Keeping God first is the hardest thing.
It should be so easy. I mean, seriously--He's so, so good, and absolutely everything I could possibly need. I have more joy and am more content with Him than I am at any other time. So why is it that my heart jumps at the chance to replace Him at the slightest opportunity? I'll never understand that. It doesn't make sense.
The past couple of weeks have been a struggle to make sure He stays first in my heart, my thoughts, my life. I've already failed at it more than once. Falling back into old patterns is all too easy, but I'm learning to recognize them--and to recognize what I need to do to avoid them. As hard as it is to discipline myself like this, it has forced me to be in a near-constant state of prayer, just to keep my head above water.
Sometimes, I forget that surrender and putting God first is a process, not an event. It's not something that I do once and for all, never having to think about it again. Instead, it's something I have to do constantly and will have to continue until the day that I die. I will never come to a point when I can say, "Wow, I'm glad that's over with. I learned a lot and now God is first; I don't have to focus on keeping Him there anymore." Yet that's what has happened every single time I've come through a hard situation. And guess what? As soon as I stop focusing on Him so intently, everything slowly begins to fall apart again.
Will I ever learn?
Even if He chooses to move me to the next stage of the process, a happier time, that doesn't mean I'm supposed to stop clinging to Him, or even loosen my grip. And even if He doesn't fulfill what I'm hoping for, that doesn't mean I'm supposed to suddenly trust Him any less. Because even if He doesn't, I will still trust Him. I will still love Him. I will still follow Him, knowing that His plan is best.
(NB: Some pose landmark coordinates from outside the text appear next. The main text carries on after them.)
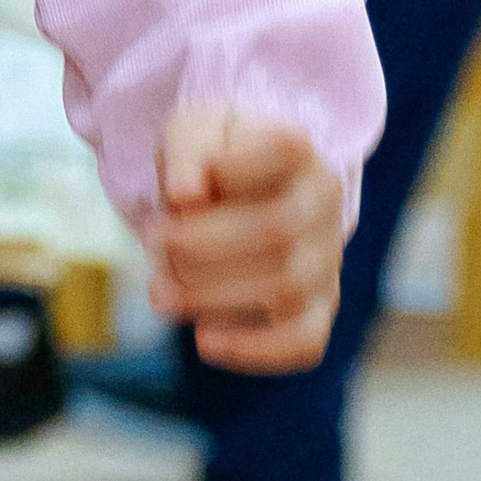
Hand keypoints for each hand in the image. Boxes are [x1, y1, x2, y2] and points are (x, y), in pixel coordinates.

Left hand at [143, 108, 344, 372]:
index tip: (181, 186)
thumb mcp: (192, 131)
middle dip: (199, 244)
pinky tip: (205, 340)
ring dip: (212, 296)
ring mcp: (327, 259)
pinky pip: (306, 341)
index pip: (285, 150)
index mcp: (298, 149)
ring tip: (160, 293)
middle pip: (276, 231)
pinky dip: (256, 349)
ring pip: (288, 289)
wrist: (234, 188)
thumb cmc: (212, 157)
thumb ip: (188, 152)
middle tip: (153, 241)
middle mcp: (323, 203)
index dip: (230, 169)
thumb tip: (185, 197)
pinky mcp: (318, 308)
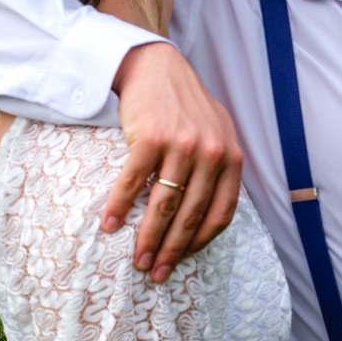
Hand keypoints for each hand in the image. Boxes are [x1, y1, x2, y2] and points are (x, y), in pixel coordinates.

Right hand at [107, 42, 242, 282]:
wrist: (157, 68)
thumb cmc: (185, 108)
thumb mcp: (217, 135)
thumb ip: (219, 170)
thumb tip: (209, 218)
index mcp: (231, 157)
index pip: (221, 213)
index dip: (201, 242)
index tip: (183, 261)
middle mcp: (212, 153)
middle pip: (191, 215)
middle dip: (172, 250)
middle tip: (155, 272)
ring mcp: (182, 145)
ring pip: (164, 205)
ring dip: (147, 238)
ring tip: (136, 259)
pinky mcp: (152, 138)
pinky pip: (133, 183)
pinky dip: (120, 208)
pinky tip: (110, 225)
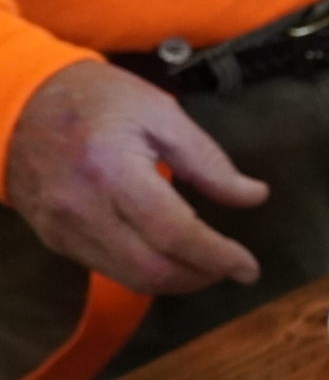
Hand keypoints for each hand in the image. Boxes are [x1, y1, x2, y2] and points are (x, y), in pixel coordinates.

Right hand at [5, 61, 267, 294]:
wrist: (16, 98)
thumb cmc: (93, 99)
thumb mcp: (160, 112)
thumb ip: (209, 161)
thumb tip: (254, 196)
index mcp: (112, 169)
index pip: (174, 234)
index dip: (218, 257)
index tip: (249, 267)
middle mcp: (83, 208)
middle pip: (153, 270)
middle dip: (201, 277)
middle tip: (230, 266)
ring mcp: (63, 228)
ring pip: (131, 279)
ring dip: (177, 280)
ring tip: (205, 262)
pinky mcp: (54, 238)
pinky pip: (109, 269)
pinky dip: (147, 271)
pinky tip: (168, 254)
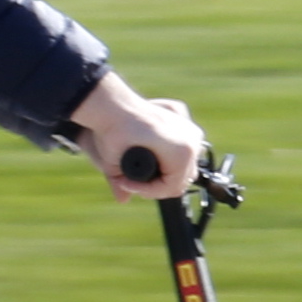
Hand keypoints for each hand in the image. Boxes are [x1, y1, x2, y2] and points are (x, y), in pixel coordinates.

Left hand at [72, 72, 207, 198]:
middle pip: (183, 176)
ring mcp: (189, 125)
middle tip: (136, 181)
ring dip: (169, 168)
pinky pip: (184, 139)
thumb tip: (122, 200)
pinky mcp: (182, 114)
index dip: (150, 191)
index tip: (130, 185)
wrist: (110, 102)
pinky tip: (155, 149)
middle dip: (160, 182)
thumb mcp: (112, 164)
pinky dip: (172, 146)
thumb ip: (118, 184)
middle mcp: (191, 139)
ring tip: (147, 169)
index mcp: (181, 153)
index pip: (173, 186)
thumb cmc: (113, 132)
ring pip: (187, 160)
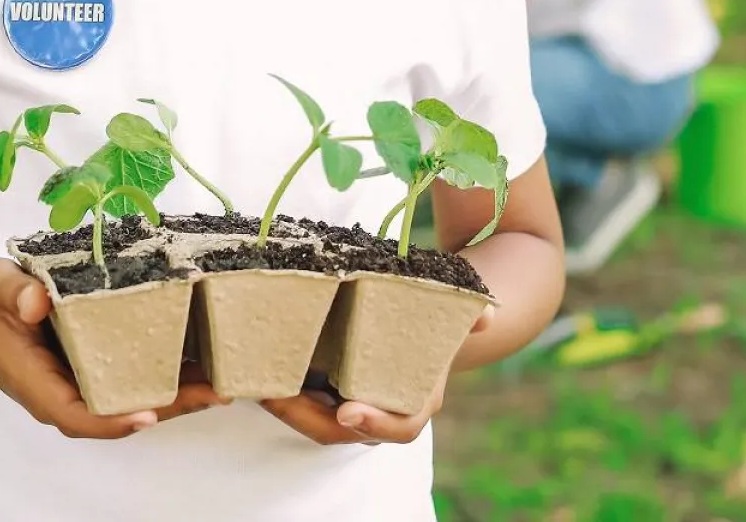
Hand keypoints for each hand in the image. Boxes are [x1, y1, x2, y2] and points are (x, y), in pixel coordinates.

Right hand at [0, 258, 226, 439]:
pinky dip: (164, 376)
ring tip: (222, 385)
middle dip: (166, 409)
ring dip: (175, 397)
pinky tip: (200, 364)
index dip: (112, 420)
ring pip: (130, 401)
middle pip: (116, 415)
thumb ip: (13, 292)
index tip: (148, 414)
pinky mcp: (94, 370)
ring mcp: (81, 384)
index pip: (75, 414)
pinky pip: (131, 381)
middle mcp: (64, 392)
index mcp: (37, 382)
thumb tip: (36, 302)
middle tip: (214, 395)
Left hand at [260, 304, 494, 445]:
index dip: (374, 424)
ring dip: (287, 408)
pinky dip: (283, 392)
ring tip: (258, 384)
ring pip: (316, 421)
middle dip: (306, 417)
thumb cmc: (433, 326)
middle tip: (274, 395)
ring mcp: (352, 406)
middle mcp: (382, 412)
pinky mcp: (328, 393)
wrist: (419, 331)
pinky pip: (304, 402)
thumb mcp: (449, 318)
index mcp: (415, 402)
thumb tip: (488, 313)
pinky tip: (259, 372)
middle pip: (342, 431)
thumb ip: (467, 314)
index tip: (347, 411)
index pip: (399, 428)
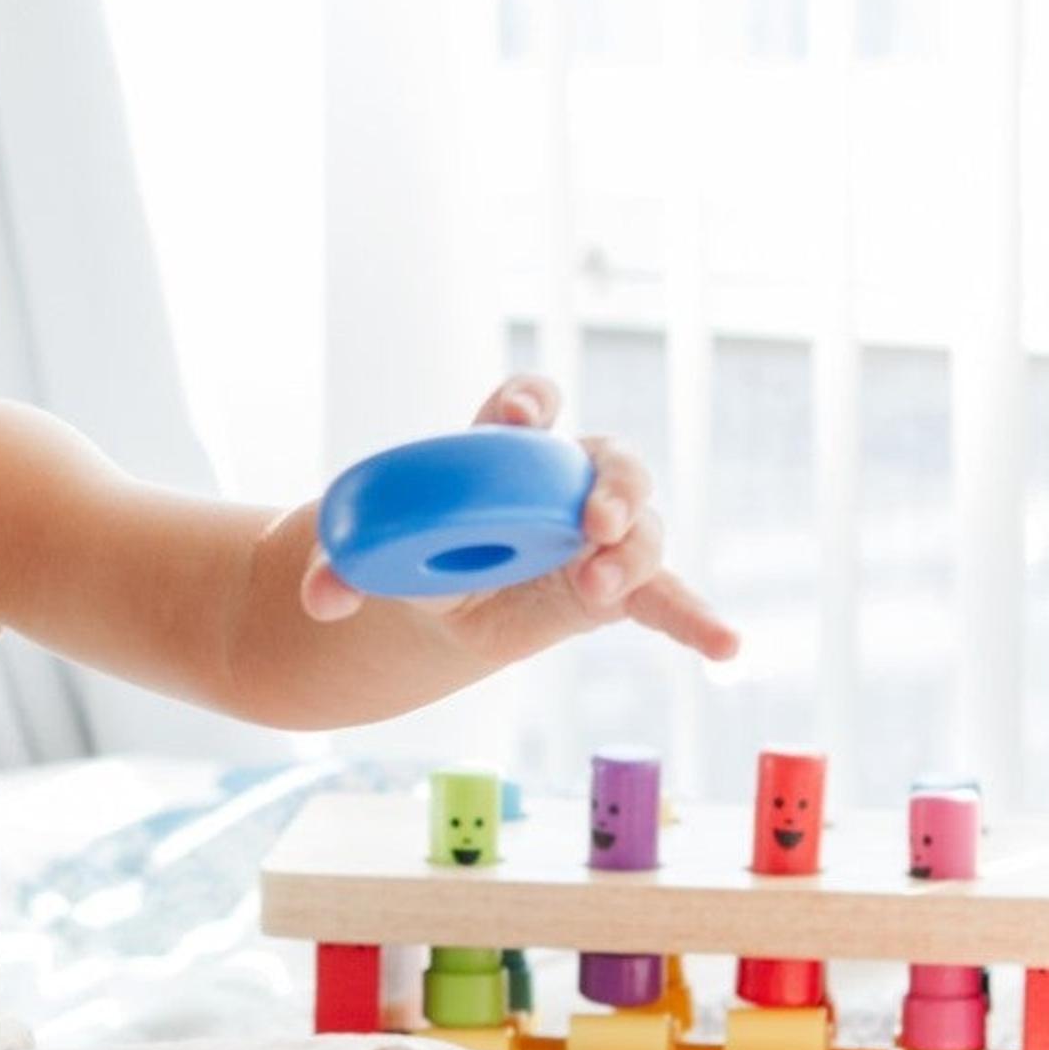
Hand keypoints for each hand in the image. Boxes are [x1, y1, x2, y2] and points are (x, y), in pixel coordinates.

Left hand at [298, 376, 740, 661]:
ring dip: (632, 547)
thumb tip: (322, 596)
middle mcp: (563, 480)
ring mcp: (598, 531)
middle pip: (605, 458)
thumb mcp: (371, 557)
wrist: (433, 602)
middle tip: (593, 518)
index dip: (525, 405)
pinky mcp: (620, 584)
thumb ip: (343, 566)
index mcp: (504, 453)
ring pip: (638, 522)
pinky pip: (665, 596)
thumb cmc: (410, 554)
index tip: (514, 418)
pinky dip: (696, 618)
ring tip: (600, 583)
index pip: (525, 408)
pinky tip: (725, 644)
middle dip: (608, 482)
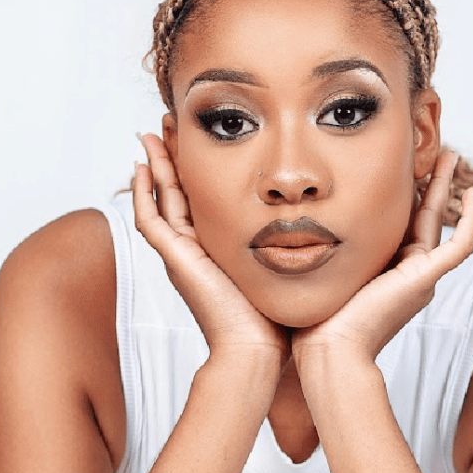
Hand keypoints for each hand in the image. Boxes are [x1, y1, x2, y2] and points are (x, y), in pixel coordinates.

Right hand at [132, 133, 290, 370]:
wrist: (260, 350)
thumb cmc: (279, 320)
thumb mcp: (290, 267)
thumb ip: (299, 243)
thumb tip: (330, 219)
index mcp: (221, 251)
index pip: (206, 199)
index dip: (203, 168)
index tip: (208, 136)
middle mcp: (196, 251)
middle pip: (178, 193)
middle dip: (174, 157)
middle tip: (171, 122)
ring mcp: (182, 256)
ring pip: (160, 200)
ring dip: (156, 165)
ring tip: (155, 131)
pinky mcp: (175, 261)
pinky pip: (149, 220)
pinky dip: (142, 193)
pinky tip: (141, 166)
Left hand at [291, 148, 472, 372]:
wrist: (327, 349)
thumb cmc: (314, 322)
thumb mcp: (317, 271)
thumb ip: (317, 249)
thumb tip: (291, 221)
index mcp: (384, 272)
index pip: (397, 224)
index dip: (401, 195)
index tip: (395, 166)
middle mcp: (407, 273)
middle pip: (424, 218)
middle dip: (430, 185)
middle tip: (435, 153)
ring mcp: (420, 276)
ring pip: (441, 223)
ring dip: (447, 189)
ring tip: (450, 157)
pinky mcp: (426, 278)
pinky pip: (461, 244)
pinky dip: (470, 218)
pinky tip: (472, 191)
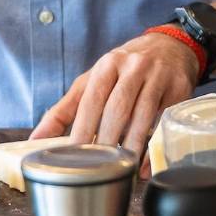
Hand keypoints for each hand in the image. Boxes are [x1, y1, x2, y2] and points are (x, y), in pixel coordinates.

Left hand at [30, 32, 199, 153]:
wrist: (170, 47)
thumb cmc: (124, 69)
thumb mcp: (93, 81)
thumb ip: (64, 110)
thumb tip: (36, 139)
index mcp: (107, 65)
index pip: (92, 99)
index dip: (83, 127)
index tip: (74, 153)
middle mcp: (133, 67)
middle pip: (118, 108)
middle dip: (106, 139)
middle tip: (96, 167)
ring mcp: (158, 77)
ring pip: (142, 115)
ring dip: (130, 144)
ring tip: (119, 168)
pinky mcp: (179, 89)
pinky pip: (164, 121)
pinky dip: (153, 147)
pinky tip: (142, 166)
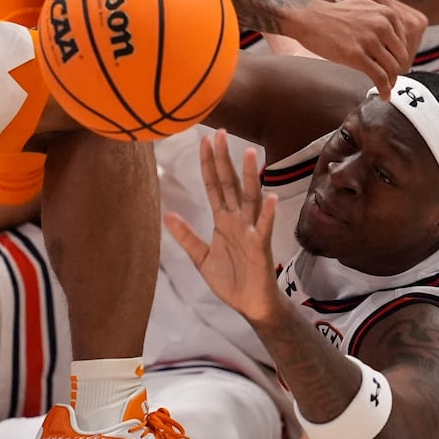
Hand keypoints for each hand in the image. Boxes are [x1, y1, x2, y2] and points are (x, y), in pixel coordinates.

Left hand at [164, 131, 283, 323]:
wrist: (250, 305)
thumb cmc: (231, 279)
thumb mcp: (201, 257)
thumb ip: (187, 236)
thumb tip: (167, 215)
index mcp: (223, 220)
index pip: (214, 186)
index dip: (209, 164)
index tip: (205, 140)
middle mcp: (238, 220)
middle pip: (230, 184)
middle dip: (225, 159)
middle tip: (221, 134)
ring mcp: (251, 231)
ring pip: (250, 199)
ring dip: (250, 177)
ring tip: (250, 154)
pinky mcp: (261, 247)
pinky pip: (264, 227)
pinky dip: (268, 213)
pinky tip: (271, 198)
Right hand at [288, 0, 421, 94]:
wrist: (308, 18)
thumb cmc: (332, 15)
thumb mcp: (363, 6)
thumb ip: (380, 17)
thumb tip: (393, 36)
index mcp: (386, 13)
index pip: (402, 41)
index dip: (399, 56)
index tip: (394, 65)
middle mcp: (382, 24)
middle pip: (400, 55)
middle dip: (397, 69)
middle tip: (391, 79)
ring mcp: (370, 40)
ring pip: (392, 68)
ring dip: (392, 82)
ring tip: (387, 89)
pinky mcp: (357, 55)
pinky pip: (379, 77)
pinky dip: (384, 89)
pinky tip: (384, 96)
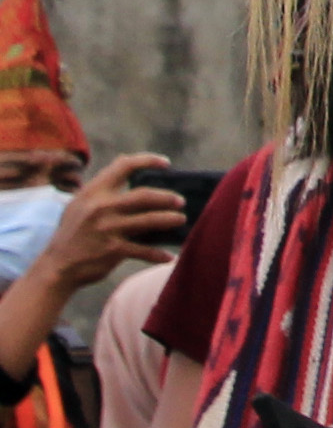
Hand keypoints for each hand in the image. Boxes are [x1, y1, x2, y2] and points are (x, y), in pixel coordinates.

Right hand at [35, 154, 185, 288]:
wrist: (56, 267)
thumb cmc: (73, 233)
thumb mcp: (79, 204)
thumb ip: (101, 186)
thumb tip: (126, 161)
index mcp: (93, 192)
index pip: (124, 165)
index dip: (148, 160)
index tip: (166, 163)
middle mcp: (101, 208)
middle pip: (145, 195)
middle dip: (167, 197)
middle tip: (181, 201)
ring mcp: (108, 229)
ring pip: (150, 220)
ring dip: (170, 220)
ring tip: (181, 220)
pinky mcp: (113, 250)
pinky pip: (144, 250)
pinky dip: (158, 255)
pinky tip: (169, 257)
"Shadrach, Meshach and Abednego replied to him, 'King Nebuchadnezzar, we do not need to defend ourselves before you in this matter. If we are thrown into the blazing furnace, the God we serve is able to deliver us from it, and he will deliver us from Your Majesty’s hand. But even if he does not, we want you to know, Your Majesty, that we will not serve your gods or worship the image of gold you have set up.'"
That has become one of the most profound verses in the Bible to me, and one of my biggest lessons over the past several months. Those guys knew what God could do, even what they truly believed that He would do, and certainly they wanted to be rescued, but in the end, it really didn't matter. Their faith was in Him, not in what He could do. It's the same reason Abraham was able to obey when God told him to sacrifice Isaac. Abraham knew what God had promised him, but he had to be willing to let go of even that--even the promise--and trust that God is faithful. Even if He doesn't, He is faithful.- Daniel 3:16-18
"Thou and Thou only first in my heart
High King of Heaven, my treasure, Thou art."